Please answer these questions about the question-answering notebook:
1. What file name is assigned to file_path?
2. Which key of the result does ask_question use to get the answer?
3. What model name is assigned to choose_model?

TEXT PROVIDED:
◇ ◇ ◇ ◇ ◇

# Question Answering using pre-trained Transformers

We will compare few candidates of question-answering models  models:

mrm8488/bert-tiny-5-finetuned-squadv2, distilbert-base-cased-distilled-squad, bert-large-uncased-whole-word-masking-finetuned-squad (license: Open source, Apache 2.0 0
https://huggingface.co/distilbert-base-cased-distilled-squad#model-details

In [10]:
#!pip install transformers

In [6]:
import PyPDF2
from transformers import pipeline

# Define a function to load the PDF file and convert it to text
def load_pdf(file_path):
    pdfFileObj = open(file_path, 'rb')
    pdfReader = PyPDF2.PdfReader(pdfFileObj)
    text = ""
    for page in pdfReader.pages:
        text += page.extract_text()
    pdfFileObj.close()
    return text

# Define a function to ask and answer questions
def ask_question(question, text, qa):
    result = qa(question=question, context=text)
    answer = result["answer"]
    print(f"Q: {question}\nA: {answer}\n")

# Define a function to ask a list of questions
def question_list(questions, text, qa):
    for question in questions:
        ask_question(question, text, qa)

file_path = 'Male Demand.pdf'
text = load_pdf(file_path)

questions = [
    "What is the settlement agreement about?",
    "When was the Date of loss:?",
    "Who are Our Client?",
    "What is Our Client's Gender?",
    "What is Our Client's Date of Birth?",
    "Who are the NAME of patient in MEDICAL TREATMENT receipt?",
    "When was the earliest Date of Treatment?",
    "Did date of Treatments more than 30 days after Date of Loss?",
    "What are the most severe damage Our client's have?",
    "What are the mental, emotions, and other non-physical damage Our Client's have?"]

# distilbert-base-cased-distilled-squad

In [2]:
choose_model = "distilbert-base-cased-distilled-squad"

◇ ◇ ◇ ◇ ◇

STUDY MATERIAL:
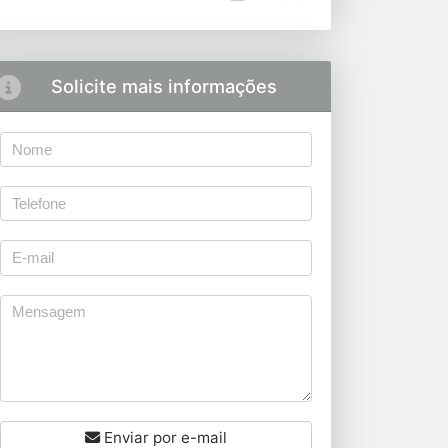
Solicite mais informações
Enviar por e-mail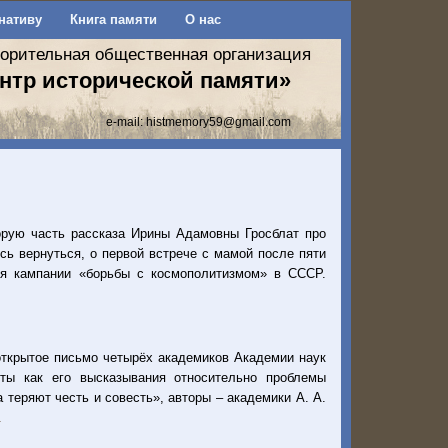
нативу
Книга памяти
О нас
ворительная общественная организация
нтр исторической памяти»
e-mail:
histmemory59@gmail.com
орую часть рассказа Ирины Адамовны Гросблат про
сь вернуться, о первой встрече с мамой после пяти
мя кампании «борьбы с космополитизмом» в СССР.
 открытое письмо четырёх академиков Академии наук
ты как его высказывания относительно проблемы
 теряют честь и совесть», авторы – академики А. А.
.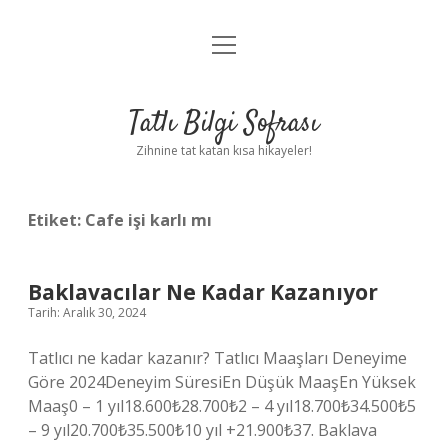
menüyü
Anasayfa
aç
Gizlilik Politikası
Tatlı Bilgi Sofrası
Yasal Uyarı
Zihnine tat katan kısa hikayeler!
Hakkımızda
Etiket:
Cafe işi karlı mı
Baklavacılar Ne Kadar Kazanıyor
Tarih: Aralık 30, 2024
Tatlıcı ne kadar kazanır? Tatlıcı Maaşları Deneyime
Göre 2024Deneyim SüresiEn Düşük MaaşEn Yüksek
Maaş0 – 1 yıl18.600₺28.700₺2 – 4 yıl18.700₺34.500₺5
– 9 yıl20.700₺35.500₺10 yıl +21.900₺37. Baklava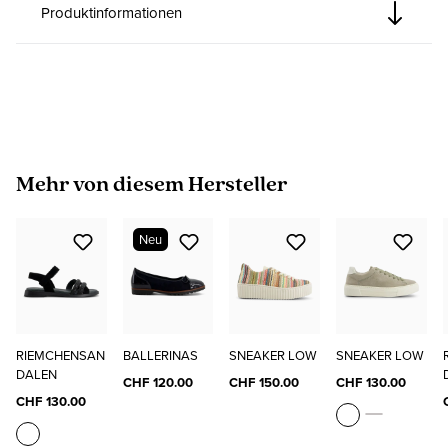
Produktinformationen
Produktgalerie überspringen
Mehr von diesem Hersteller
Neu
RIEMCHENSAN
BALLERINAS
SNEAKER LOW
SNEAKER LOW
DALEN
CHF 120.00
CHF 150.00
CHF 130.00
CHF 130.00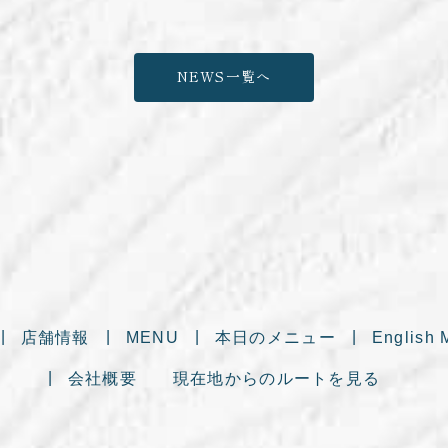
NEWS一覧へ
店舗情報
MENU
本日のメニュー
English 
会社概要
現在地からのルートを見る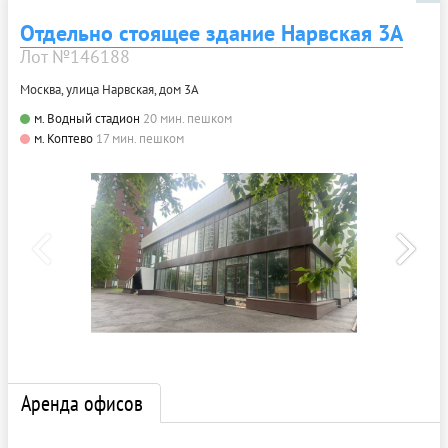
Отдельно стоящее здание Нарвская 3А
Лот №146188
Москва, улица Нарвская, дом 3А
м. Водный стадион
20 мин. пешком
м. Коптево
17 мин. пешком
Аренда офисов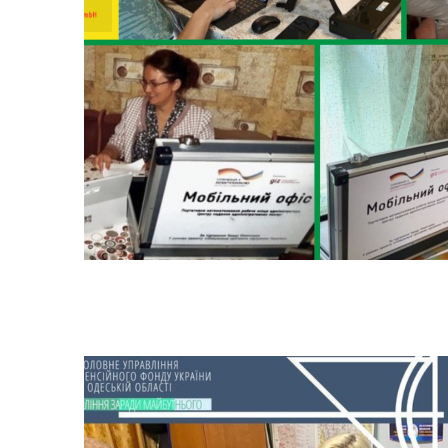
Трансляції
Ген
Інф
Графіки прийому громадян
тех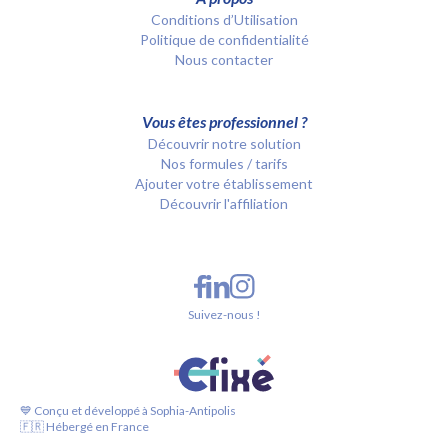
Conditions d’Utilisation
Politique de confidentialité
Nous contacter
Vous êtes professionnel ?
Découvrir notre solution
Nos formules / tarifs
Ajouter votre établissement
Découvrir l'affiliation
Suivez-nous !
💙 Conçu et développé à Sophia-Antipolis
🇫🇷 Hébergé en France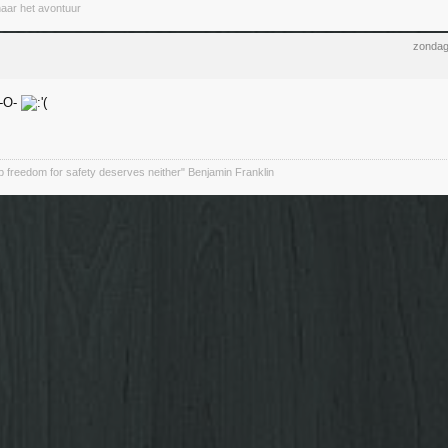
naar het avontuur
zondag
 freedom for safety deserves neither" Benjamin Franklin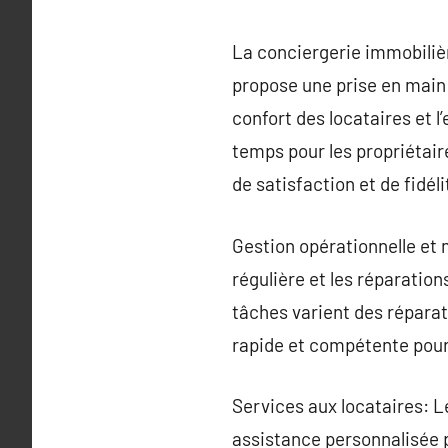
La conciergerie immobilièr
propose une prise en main 
confort des locataires et l
temps pour les propriétair
de satisfaction et de fidéli
Gestion opérationnelle et
régulière et les réparation
tâches varient des réparat
rapide et compétente pour
Services aux locataires: Le
assistance personnalisée 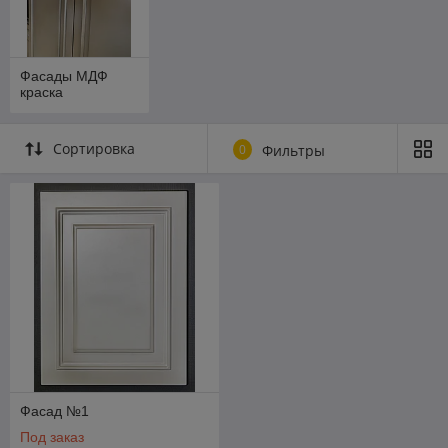
благородного белого глянца до точной имитации
редких пород дерева. Практичность, за которой легко
ухаживать.
Фасады МДФ
Шпон:
Тепло и энергетика натурального дерева в
краска
сочетании с геометрической стабильностью МДФ.
Каждый фасад уникален благодаря естественному
рисунку среза.
Сортировка
0
Фильтры
Массив:
Абсолютная экологичность и статусность.
Мы работаем с капризной, но благородной
древесиной, создавая фасады, которые будут служить
десятилетиями и передаваться по наследству.
Мы не просто режем плиту — мы подбираем технологию под
ваш образ жизни.
Фасад №1
Под заказ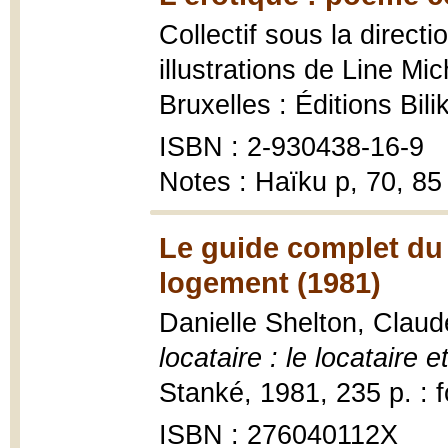
Collectif sous la direct
illustrations de Line Mi
Bruxelles : Éditions Bilik
ISBN : 2-930438-16-9
Notes : Haïku p, 70, 85
Le guide complet du lo
logement (1981)
Danielle Shelton, Claud
locataire : le locataire 
Stanké, 1981, 235 p. : 
ISBN : 276040112X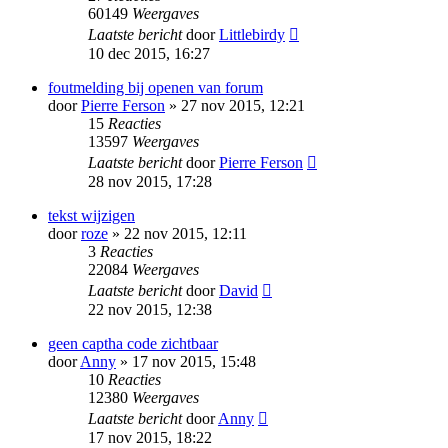
60149
Weergaves
Laatste bericht
door
Littlebirdy
10 dec 2015, 16:27
foutmelding bij openen van forum
door
Pierre Ferson
» 27 nov 2015, 12:21
15
Reacties
13597
Weergaves
Laatste bericht
door
Pierre Ferson
28 nov 2015, 17:28
tekst wijzigen
door
roze
» 22 nov 2015, 12:11
3
Reacties
22084
Weergaves
Laatste bericht
door
David
22 nov 2015, 12:38
geen captha code zichtbaar
door
Anny
» 17 nov 2015, 15:48
10
Reacties
12380
Weergaves
Laatste bericht
door
Anny
17 nov 2015, 18:22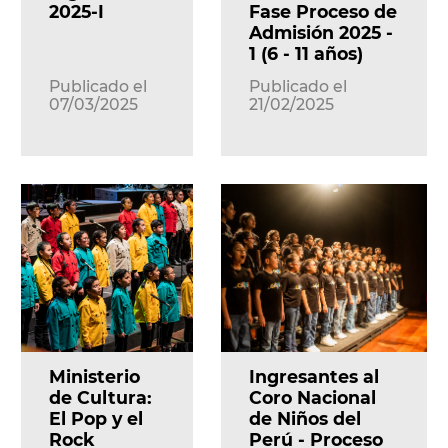
2025-I
Fase Proceso de
Admisión 2025 -
1 (6 - 11 años)
Publicado el
Publicado el
07/03/2025
21/02/2025
Ministerio
Ingresantes al
de Cultura:
Coro Nacional
El Pop y el
de Niños del
Rock
Perú - Proceso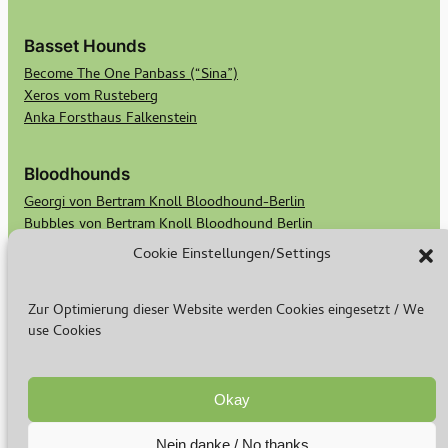
Basset Hounds
Become The One Panbass (“Sina”)
Xeros vom Rusteberg
Anka Forsthaus Falkenstein
Bloodhounds
Georgi von Bertram Knoll Bloodhound-Berlin
Bubbles von Bertram Knoll Bloodhound Berlin
Scotts Secret Keeper Madge
Cookie Einstellungen/Settings
Scotts Bald Eagle Birdie
Zur Optimierung dieser Website werden Cookies eingesetzt / We
Rasse & Zucht
use Cookies
Warum ich züchte
Basset Welpen
Bloodhound Welpen
Okay
Nein danke / No thanks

◇ ◇ ◇ ◇ ◇

EXPECTED ANSWER:
1. 'Male Demand.pdf'
2. "answer"
3. "distilbert-base-cased-distilled-squad"